Continue the forum thread about one-sided limits and the notation $0^+$, starting right after its final sentence.

- DOCUMENT TEXT -
::::::
Why a number/infinitesimal is equal to infinity? Why a number/infinitesimal+ is equal to infinity?
Why a number/infinitesimal- is equal to -infinity?
If a real number is 5, and a infinitesimal positive is 0+, is 0.1 for example, no? I got this doubt while I was doing a limit: $$\lim_{x \to -
2^-}\frac{(x-5)}{(x-2)(x+2)}$$
$$\lim_{x \to -2^-}\frac{(-2-5)}{(-2-2)(x+2)}$$
$$\lim_{x \to -2^-}\frac{-7}{(x-2)0^+}$$
$$\lim_{x \to -2^-}\frac{-7}{((-4)(0^+)}$$
$$\lim_{x \to -2^-}\frac{(-7)}{-0^+}$$
Why is equal to infinity??
 A: From the comments below, it seems the point of confusion is how to understand $0^+$. The answer is simply:
Don't use it (yet).
"$0^+$" is a shorthand used to abbreviate limit calculations, but it shouldn't be used until those precise calculations are already well-understood. In particular, rather than think about "${-7\over -0^+}$" you should force yourself to think explicitly in terms of $$\lim_{h\rightarrow 0^+}{-7\over -h}.$$

*

*Wait, isn't there a "$0^+$" in that expression already? Well, not really: it's not "the limit as $h$ approaches the number $0^+$" but rather "the limit as $h$ approaches the number $0$ from the right." Actually way back when I was learning calculus I was quite annoyed by this notation, and argued that it should be "$h\rightarrow^+0$" instead since "${}^+$" is modifying the way the limit is taken, not the value it's taken at. But anyways.
::::::
- Collected data -
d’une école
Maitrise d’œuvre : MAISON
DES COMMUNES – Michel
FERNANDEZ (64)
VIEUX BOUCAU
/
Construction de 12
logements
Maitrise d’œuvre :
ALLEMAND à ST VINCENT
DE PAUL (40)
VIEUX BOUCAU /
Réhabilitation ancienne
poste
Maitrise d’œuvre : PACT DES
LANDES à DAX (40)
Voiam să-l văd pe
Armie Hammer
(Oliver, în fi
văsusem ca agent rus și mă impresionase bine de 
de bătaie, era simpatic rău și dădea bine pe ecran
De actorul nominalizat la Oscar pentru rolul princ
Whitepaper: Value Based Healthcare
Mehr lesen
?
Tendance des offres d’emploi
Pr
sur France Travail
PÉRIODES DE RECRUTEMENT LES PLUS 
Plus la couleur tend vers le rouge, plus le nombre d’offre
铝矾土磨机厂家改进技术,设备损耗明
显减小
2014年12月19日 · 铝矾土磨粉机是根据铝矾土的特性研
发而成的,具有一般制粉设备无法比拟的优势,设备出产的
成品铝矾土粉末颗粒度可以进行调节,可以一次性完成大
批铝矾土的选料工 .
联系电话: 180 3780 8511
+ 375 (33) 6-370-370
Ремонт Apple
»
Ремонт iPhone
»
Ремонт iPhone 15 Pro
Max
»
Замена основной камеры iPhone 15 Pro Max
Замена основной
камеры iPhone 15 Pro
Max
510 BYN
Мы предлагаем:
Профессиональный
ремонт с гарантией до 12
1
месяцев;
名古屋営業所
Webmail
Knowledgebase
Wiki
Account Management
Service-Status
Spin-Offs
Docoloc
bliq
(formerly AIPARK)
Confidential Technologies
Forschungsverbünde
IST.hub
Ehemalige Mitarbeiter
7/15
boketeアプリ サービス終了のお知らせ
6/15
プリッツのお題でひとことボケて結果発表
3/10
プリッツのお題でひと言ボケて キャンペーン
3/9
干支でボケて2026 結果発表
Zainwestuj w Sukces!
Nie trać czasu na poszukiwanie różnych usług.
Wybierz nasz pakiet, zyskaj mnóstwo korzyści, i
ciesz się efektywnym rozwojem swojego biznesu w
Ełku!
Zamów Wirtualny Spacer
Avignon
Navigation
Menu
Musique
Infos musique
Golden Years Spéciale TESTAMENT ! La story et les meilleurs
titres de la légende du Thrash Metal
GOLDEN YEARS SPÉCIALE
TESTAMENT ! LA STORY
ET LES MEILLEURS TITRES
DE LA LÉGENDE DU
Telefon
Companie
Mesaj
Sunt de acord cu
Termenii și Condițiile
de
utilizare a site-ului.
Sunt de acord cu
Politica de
::::::
- SOLVED PROBLEM -
Now plugging in numbers does not a valid calculation make, but it may nonetheless be a useful reality check. Take for example $h={1\over 100000000}$. Then $${-7\over -h}={-7\over-({1\over 100000000})}={7\over({1\over 100000000})}=700000000.$$ This should suggest that if $h$ is really small and positive then ${-7\over -h}$ is really big and positive, so we should expect $\lim_{h\rightarrow 0^+}{-7\over -h}=+\infty$.
(Note that we could have simplified things right from the start and cancelled the minus signs: it's probably easier to think about $\lim_{h\rightarrow 0^+}{7\over h}$, and that's the same thing.)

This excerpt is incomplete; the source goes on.